Foi parar no Supremo Tribunal Federal (STF) a polêmica sobre os agentes da ditadura de 1964-1985 que cometeram torturas e assassinatos. O ministro Eros Grau é o relator na Arguição apresentada pelo Conselho Federal da Ordem dos Advogados do Brasil. A consciência democrática brasileira espera que não prevaleça a visão do recente parecer da AGU (Advocacia Geral da União), que advogou em favor de acusdados de tortura.
O parecer da Advocacia foi apresentado na Justiça de São Paulo, em processo onde o Ministério Público Federal (MPF) acusa os coronéis da reserva Carlos Alberto Brilhante Ustra e Audir Santos Maciel de comandar a tortura, morte e ''desaparecimento'' de 64 pessoas, quando chefiavam o DOI-Codi de São Paulo, de sinistra memória, no início dos anos 70. Os advogados da AGU alegaram que eram crimes prescritos, além de cobertos pela Lei de Anistia de 1979.
Logo se ergueram numerosas vozes em contrário, na sociedade e dentro do próprio governo – como as dos ministros Paulo Vannuchi (Direitos Humanos), Tarso Genro (Justiça) e Dilma Rousseff (Casa Civil). A Advocacia Geral, um órgão do Executivo Federal, tentou uma canhestra defesa de si própria com a nota intitulada ''AGU não defende coronéis acusados de tortura em ação do MPF''.
Melhor será que o órgão conduzido por José Antônio Dias Toffoli dê a mão à palmatória e recolha o parecer infeliz. Compete à Advocacia Geral da União advogar as causas da República democrática, jamais as tenebrosas e indefensáveis causas da ditadura.

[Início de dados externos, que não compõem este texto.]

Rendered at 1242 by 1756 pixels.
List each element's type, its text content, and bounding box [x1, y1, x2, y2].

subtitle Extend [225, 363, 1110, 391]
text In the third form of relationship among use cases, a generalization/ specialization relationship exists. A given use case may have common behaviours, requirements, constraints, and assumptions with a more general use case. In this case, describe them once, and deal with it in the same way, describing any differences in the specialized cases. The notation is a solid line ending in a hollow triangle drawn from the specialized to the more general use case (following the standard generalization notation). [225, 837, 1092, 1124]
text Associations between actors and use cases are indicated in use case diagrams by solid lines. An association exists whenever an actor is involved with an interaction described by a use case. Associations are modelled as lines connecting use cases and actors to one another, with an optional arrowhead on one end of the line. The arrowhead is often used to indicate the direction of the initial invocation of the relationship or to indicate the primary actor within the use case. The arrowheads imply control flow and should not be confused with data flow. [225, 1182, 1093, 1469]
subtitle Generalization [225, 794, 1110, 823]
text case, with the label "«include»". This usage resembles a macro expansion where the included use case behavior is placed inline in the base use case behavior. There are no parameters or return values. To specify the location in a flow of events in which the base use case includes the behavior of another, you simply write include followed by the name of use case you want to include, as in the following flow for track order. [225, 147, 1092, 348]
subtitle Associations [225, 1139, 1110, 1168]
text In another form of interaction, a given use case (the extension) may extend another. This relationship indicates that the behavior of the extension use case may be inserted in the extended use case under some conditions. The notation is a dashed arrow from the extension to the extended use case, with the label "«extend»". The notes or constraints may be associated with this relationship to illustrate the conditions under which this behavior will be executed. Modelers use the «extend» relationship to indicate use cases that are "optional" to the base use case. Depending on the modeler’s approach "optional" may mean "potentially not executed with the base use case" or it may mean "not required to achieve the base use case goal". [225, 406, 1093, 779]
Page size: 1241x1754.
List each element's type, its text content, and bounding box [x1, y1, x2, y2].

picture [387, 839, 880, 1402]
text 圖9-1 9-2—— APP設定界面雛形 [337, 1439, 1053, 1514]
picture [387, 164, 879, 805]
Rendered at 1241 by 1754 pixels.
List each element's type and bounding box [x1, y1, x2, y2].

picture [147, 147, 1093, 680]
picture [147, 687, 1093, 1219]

Crimes de lesa-humanidade como a tortura e assassinato de prisioneiros – às vezes com requintes de selvageria, como a degola de guerrilheiros do Araguaia – não prescrevem. Quanto à Lei de Anistia de 1979, da lavra do governo do último ditador, general João Batista Figueiredo, é certo que tratou de proteger os torturadores e assassinos ao estender seus efeitos aos ''crimes conexos''. Mas, ao livrar os crimes de punição, não apaga os fatos criminosos.
Ora, o que o MPF reclama da Justiça de São Paulo e a OAB argui junto ao Supremo é tão somente o reconhecimento dos crimes dos agentes do regime mais liberticida. Não se pretende encarcerar o coronel Ustra e seus homens mas apenas proclamar que cometeram crimes, repugnantes, que o Brasil democrático repudia e não esquece, ainda que não os castigue.
Este clamor é justo e oportuno. Faz quase um quarto de século que a ditadura sucumbiu, na esteira da extraordinária Campanha das Diretas Já. O Brasil formou uma outra geração de militares, com outra concepção estratégica e outras prioridades que nada têm em comum com a faina horrenda dos DOI-Codis. Para os brasileiros deste século, todos eles, importa que os horrores dos anos de chumbo venham à tona, os arquivos sejam abertos; que os combatentes antiditatoriais tenham a sepultura e a reverência que merecem, que seus carrascos, expostos à luz como o vampiro da fábula, deixem de nos assombrar. É o que se espera e se reclama da Justiça.